>>>

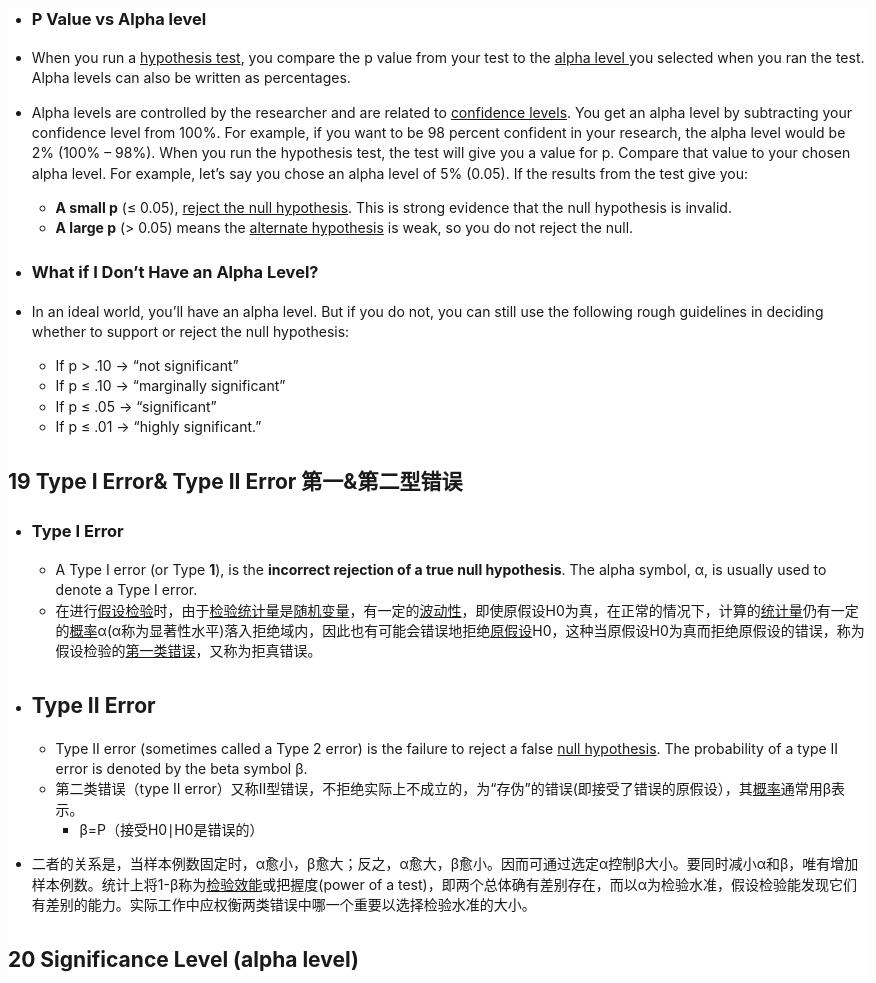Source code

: - ### P Value vs Alpha level

- When you run a [hypothesis test](https://www.statisticshowto.datasciencecentral.com/probability-and-statistics/hypothesis-testing/), you compare the p value from your test to the [alpha level ](https://www.statisticshowto.datasciencecentral.com/what-is-an-alpha-level/)you selected when you ran the test. Alpha levels can also be written as percentages.

- Alpha levels are controlled by the researcher and are related to [confidence levels](https://www.statisticshowto.datasciencecentral.com/confidence-level/). You get an alpha level by subtracting your confidence level from 100%. For example, if you want to be 98 percent confident in your research, the alpha level would be 2% (100% – 98%). When you run the hypothesis test, the test will give you a value for p. Compare that value to your chosen alpha level. For example, let’s say you chose an alpha level of 5% (0.05). If the results from the test give you:

  - **A small p** (≤ 0.05), [reject the null hypothesis](https://www.statisticshowto.datasciencecentral.com/support-or-reject-null-hypothesis/). This is strong evidence that the null hypothesis is invalid.
  - **A large p** (> 0.05) means the [alternate hypothesis](https://www.statisticshowto.datasciencecentral.com/what-is-an-alternate-hypothesis/) is weak, so you do not reject the null.

- ### What if I Don’t Have an Alpha Level?

- In an ideal world, you’ll have an alpha level. But if you do not, you can still use the following rough guidelines in deciding whether to support or reject the null hypothesis:

  - If p > .10 → “not significant”
  - If p ≤ .10 → “marginally significant”
  - If p ≤ .05 → “significant”
  - If p ≤ .01 → “highly significant.”

## 19 Type I Error& Type II Error 第一&第二型错误

- ### Type I Error

  - A Type I error (or Type **1**), is the **incorrect rejection of a true null hypothesis**. The alpha symbol, α, is usually used to denote a Type I error.
  - 在进行[假设检验](https://baike.baidu.com/item/假设检验/638320)时，由于[检验统计量](https://baike.baidu.com/item/检验统计量/5850402)是[随机变量](https://baike.baidu.com/item/随机变量/828980)，有一定的[波动性](https://baike.baidu.com/item/波动性/592899)，即使原假设H0为真，在正常的情况下，计算的[统计量](https://baike.baidu.com/item/统计量/2112983)仍有一定的[概率](https://baike.baidu.com/item/概率/828845)α(α称为显著性水平)落入拒绝域内，因此也有可能会错误地拒绝[原假设](https://baike.baidu.com/item/原假设/18891646)H0，这种当原假设H0为真而拒绝原假设的错误，称为假设检验的[第一类错误](https://baike.baidu.com/item/第一类错误/4343510)，又称为拒真错误。

- ## Type II Error

  - Type II error (sometimes called a Type 2 error) is the failure to reject a false [null hypothesis](https://www.statisticshowto.datasciencecentral.com/probability-and-statistics/null-hypothesis/). The probability of a type II error is denoted by the beta symbol β.
  - 第二类错误（type Ⅱ error）又称Ⅱ型错误，不拒绝实际上不成立的，为“存伪”的错误(即接受了错误的原假设），其[概率](https://baike.baidu.com/item/概率/828845)通常用β表示。
    - β=P（接受H0∣H0是错误的）

- 二者的关系是，当样本例数固定时，α愈小，β愈大；反之，α愈大，β愈小。因而可通过选定α控制β大小。要同时减小α和β，唯有增加样本例数。统计上将1-β称为[检验效能](https://www.baidu.com/s?wd=检验效能&tn=SE_PcZhidaonwhc_ngpagmjz&rsv_dl=gh_pc_zhidao)或把握度(power of a test)，即两个总体确有差别存在，而以α为检验水准，假设检验能发现它们有差别的能力。实际工作中应权衡两类错误中哪一个重要以选择检验水准的大小。

## 20 Significance Level (alpha level)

<<<

[REQUIRED ACTION] Return, word for word, the lines of the data above from the line with "- ### Type I Error" through the line with "- ## Type II Error", inclusive.

[SOLUTION BELOW]
- ### Type I Error

  - A Type I error (or Type **1**), is the **incorrect rejection of a true null hypothesis**. The alpha symbol, α, is usually used to denote a Type I error.
  - 在进行[假设检验](https://baike.baidu.com/item/假设检验/638320)时，由于[检验统计量](https://baike.baidu.com/item/检验统计量/5850402)是[随机变量](https://baike.baidu.com/item/随机变量/828980)，有一定的[波动性](https://baike.baidu.com/item/波动性/592899)，即使原假设H0为真，在正常的情况下，计算的[统计量](https://baike.baidu.com/item/统计量/2112983)仍有一定的[概率](https://baike.baidu.com/item/概率/828845)α(α称为显著性水平)落入拒绝域内，因此也有可能会错误地拒绝[原假设](https://baike.baidu.com/item/原假设/18891646)H0，这种当原假设H0为真而拒绝原假设的错误，称为假设检验的[第一类错误](https://baike.baidu.com/item/第一类错误/4343510)，又称为拒真错误。

- ## Type II Error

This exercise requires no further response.